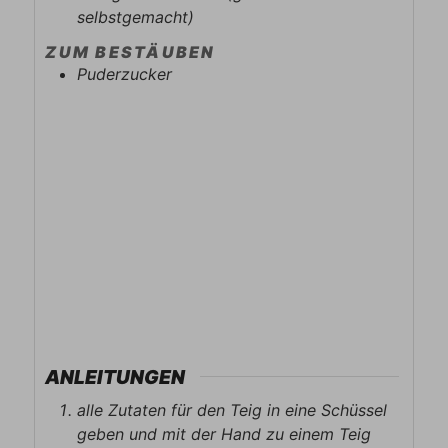
selbstgemacht)
ZUM BESTÄUBEN
Puderzucker
ANLEITUNGEN
alle Zutaten für den Teig in eine Schüssel
geben und mit der Hand zu einem Teig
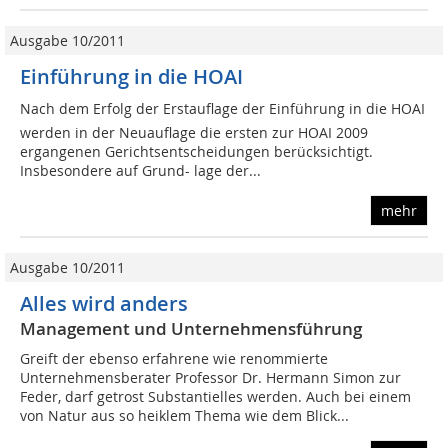
Ausgabe 10/2011
Einführung in die HOAI
Nach dem Erfolg der Erstauflage der Einführung in die HOAI
werden in der Neuauflage die ersten zur HOAI 2009
ergangenen Gerichtsentscheidungen berücksichtigt.
Insbesondere auf Grund- lage der...
mehr
Ausgabe 10/2011
Alles wird anders
Management und Unternehmensführung
Greift der ebenso erfahrene wie renommierte
Unternehmensberater Professor Dr. Hermann Simon zur
Feder, darf getrost Substantielles werden. Auch bei einem
von Natur aus so heiklem Thema wie dem Blick...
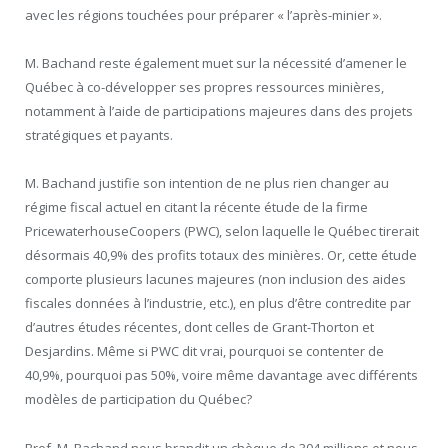
avec les régions touchées pour préparer « l’après-minier ».
M. Bachand reste également muet sur la nécessité d’amener le
Québec à co-développer ses propres ressources minières,
notamment à l’aide de participations majeures dans des projets
stratégiques et payants.
M. Bachand justifie son intention de ne plus rien changer au
régime fiscal actuel en citant la récente étude de la firme
PricewaterhouseCoopers (PWC), selon laquelle le Québec tirerait
désormais 40,9% des profits totaux des minières. Or, cette étude
comporte plusieurs lacunes majeures (non inclusion des aides
fiscales données à l’industrie, etc.), en plus d’être contredite par
d’autres études récentes, dont celles de Grant-Thorton et
Desjardins. Même si PWC dit vrai, pourquoi se contenter de
40,9%, pourquoi pas 50%, voire même davantage avec différents
modèles de participation du Québec?
Bref, M. Bachand nous brandit un chèque de 304 millions et nous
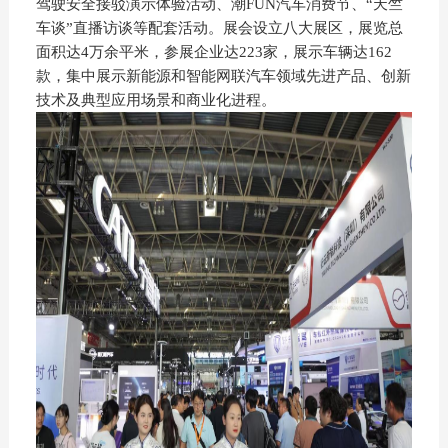
驾驶安全接驳演示体验活动、潮FUN汽车消费节、“天竺
车谈”直播访谈等配套活动。展会设立八大展区，展览总
面积达4万余平米，参展企业达223家，展示车辆达162
款，集中展示新能源和智能网联汽车领域先进产品、创新
技术及典型应用场景和商业化进程。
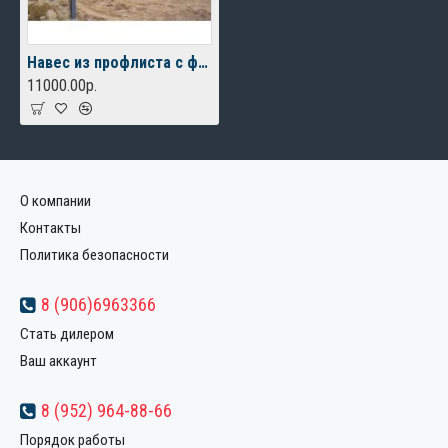
Навес из профлиста с фризом для 2-х автомобилей
11000.00р.
О компании
Контакты
Политика безопасности
8 (906)6963366
Стать дилером
Ваш аккаунт
8 (952) 964-88-66
Порядок работы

= = = =

## What is expected:
Render the lines above as a numbered list, skipping any blank ones and leaving out the pictures.

## Result:
1. selbstgemacht)
2. ZUM BESTÄUBEN
3. Puderzucker
4. ANLEITUNGEN
5. alle Zutaten für den Teig in eine Schüssel
6. geben und mit der Hand zu einem Teig
7. Ausgabe 10/2011
8. Einführung in die HOAI
9. Nach dem Erfolg der Erstauflage der Einführung in die HOAI
10. werden in der Neuauflage die ersten zur HOAI 2009
11. ergangenen Gerichtsentscheidungen berücksichtigt.
12. Insbesondere auf Grund- lage der...
13. mehr
14. Ausgabe 10/2011
15. Alles wird anders
16. Management und Unternehmensführung
17. Greift der ebenso erfahrene wie renommierte
18. Unternehmensberater Professor Dr. Hermann Simon zur
19. Feder, darf getrost Substantielles werden. Auch bei einem
20. von Natur aus so heiklem Thema wie dem Blick...
21. avec les régions touchées pour préparer « l’après-minier ».
22. M. Bachand reste également muet sur la nécessité d’amener le
23. Québec à co-développer ses propres ressources minières,
24. notamment à l’aide de participations majeures dans des projets
25. stratégiques et payants.
26. M. Bachand justifie son intention de ne plus rien changer au
27. régime fiscal actuel en citant la récente étude de la firme
28. PricewaterhouseCoopers (PWC), selon laquelle le Québec tirerait
29. désormais 40,9% des profits totaux des minières. Or, cette étude
30. comporte plusieurs lacunes majeures (non inclusion des aides
31. fiscales données à l’industrie, etc.), en plus d’être contredite par
32. d’autres études récentes, dont celles de Grant-Thorton et
33. Desjardins. Même si PWC dit vrai, pourquoi se contenter de
34. 40,9%, pourquoi pas 50%, voire même davantage avec différents
35. modèles de participation du Québec?
36. Bref, M. Bachand nous brandit un chèque de 304 millions et nous
37. 驾驶安全接驳演示体验活动、潮FUN汽车消费节、“天竺
38. 车谈”直播访谈等配套活动。展会设立八大展区，展览总
39. 面积达4万余平米，参展企业达223家，展示车辆达162
40. 款，集中展示新能源和智能网联汽车领域先进产品、创新
41. 技术及典型应用场景和商业化进程。
42. Навес из профлиста с фризом для 2-х автомобилей
43. 11000.00р.
44. О компании
45. Контакты
46. Политика безопасности
47. 8 (906)6963366
48. Стать дилером
49. Ваш аккаунт
50. 8 (952) 964-88-66
51. Порядок работы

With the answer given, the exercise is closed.